When my son opened his birthday present, his face looked like we’d just shot our dog. We don’t even have a dog. He undid the wrapping, took it out, looked at it, then put it back down, turning his head aside with such a look of sorrow that you’d think we’d cancelled Christmas. Normally, I love how my kids’ faces express every emotion they feel, but this is not good. With extended family coming for Christmas, they have to learn how to feign grateful elation, to convey to the giver that in their wildest dreams and most giddy perusals of those Lego catalogues that come with every damn set they get, they did not expect to receive this. In short, to put on their “present face”.

Do What I Say, Not What I Do

Unfortunately, I am not the best teacher. As my family will testify, it wasn’t till I was about 30 that I mastered my “present face”. I totally get it. You should be grateful for the thought, the expenditure and the effort, whatever the gift. Of course you should. And normally, I am genuinely grateful for every present I am lucky enough to receive. I’m not a spoilt cow. But when you are given a top in a colour you never wear/ that is two sizes too big, or a book on housekeeping (true! this happened to me!), it can sometimes be hard not to feel a little affronted. Do they know me so little? Do I really look that fat? Is my house really that filthy? Luckily, I’ve now learnt that there is no ‘I’ in present. And that if someone has bothered to buy me a present, it is not with the intention of upsetting me.

So, I want my kids to be better than me, to make up for my shameful ungraciousness. But it doesn’t work to teach them about the less fortunate at their age (my oldest is six). I am constantly reminding them of the poor children who don’t even have food or water, let alone presents.
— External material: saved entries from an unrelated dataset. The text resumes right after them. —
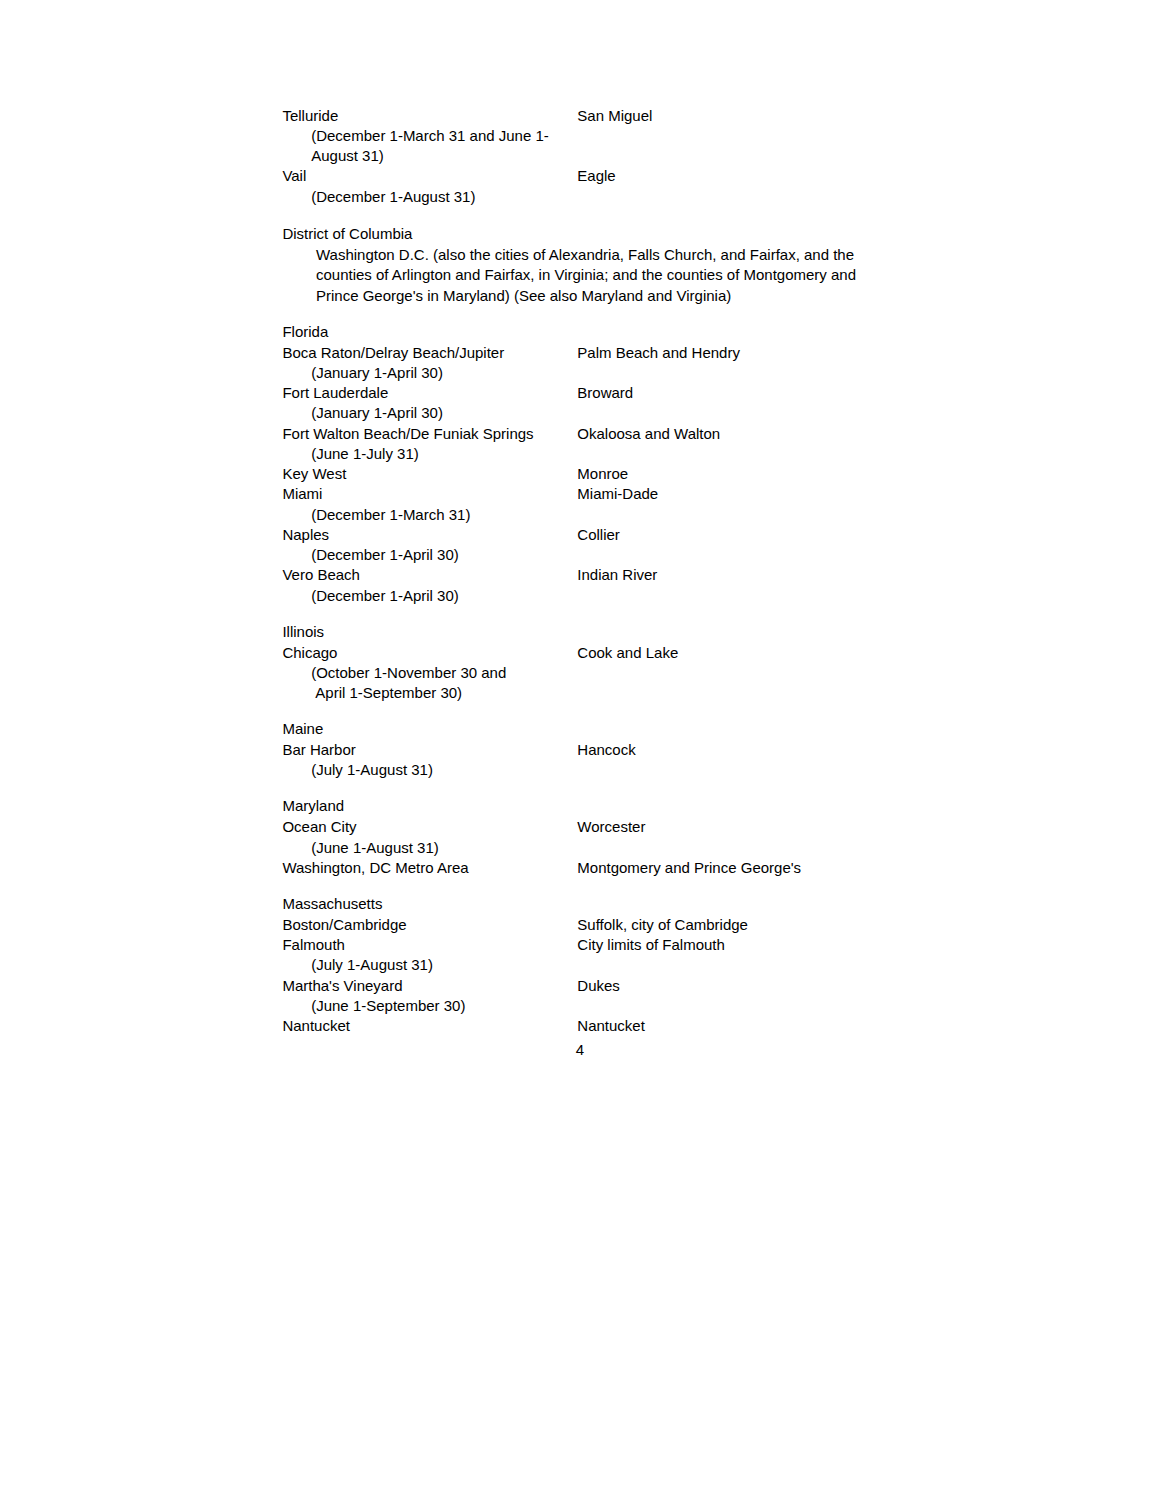| Telluride (December 1-March 31 and June 1-August 31) | San Miguel |
| Vail (December 1-August 31) | Eagle |
District of Columbia
Washington D.C. (also the cities of Alexandria, Falls Church, and Fairfax, and the counties of Arlington and Fairfax, in Virginia; and the counties of Montgomery and Prince George's in Maryland) (See also Maryland and Virginia)
Florida
| Boca Raton/Delray Beach/Jupiter (January 1-April 30) | Palm Beach and Hendry |
| Fort Lauderdale (January 1-April 30) | Broward |
| Fort Walton Beach/De Funiak Springs (June 1-July 31) | Okaloosa and Walton |
| Key West | Monroe |
| Miami (December 1-March 31) | Miami-Dade |
| Naples (December 1-April 30) | Collier |
| Vero Beach (December 1-April 30) | Indian River |
Illinois
| Chicago (October 1-November 30 and April 1-September 30) | Cook and Lake |
Maine
| Bar Harbor (July 1-August 31) | Hancock |
Maryland
| Ocean City (June 1-August 31) | Worcester |
| Washington, DC Metro Area | Montgomery and Prince George's |
Massachusetts
| Boston/Cambridge | Suffolk, city of Cambridge |
| Falmouth (July 1-August 31) | City limits of Falmouth |
| Martha's Vineyard (June 1-September 30) | Dukes |
| Nantucket | Nantucket |
4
They can grasp this: they are sorry and compassionate, and are proud to support the fundraising drives at school and in the high street. But they can’t connect it to their own need to receive not only a present, but the perfect present.

Spoilt brats, or just kids?

Although their ingratitude makes me hysterical and feel I have failed, yet again, to bring them up well, I get this too. With (obviously!) no access to cash nor means to earn it, birthdays and Christmas are the only times they get new stuff (apart from the occasional Sunday when Daddy is hungover in Toys R Us). So to get the wrong thing is a crushing disappointment. They’re only little, after all. Not spoilt, just kids.

But my oldest took it a bit far at his birthday recently, when he actually started crying before he opened one present – because it wasn’t big enough. What with him and his brother’s “dead dog” face, my work is cut out! I don’t want to teach them to be deceitful, but I think it is perfectly acceptable to invoke the gentle sanction of “no nice smiles, no TV”. I’m loath to micromanage people’s generosity and take away their pleasure in giving by suggesting / dictating what they should buy the children (unless specifically asked, in which case, I have a prepared list). Although I know this would be an obvious answer, of course I think it’s more important that the boys learn to appreciate whatever they’re given. However, until that inner maturity is reached, I’m working on their “present face”.

Note: My long-term readers will recognise this from a couple of years ago – but let me tell you, the present face is still not there yet!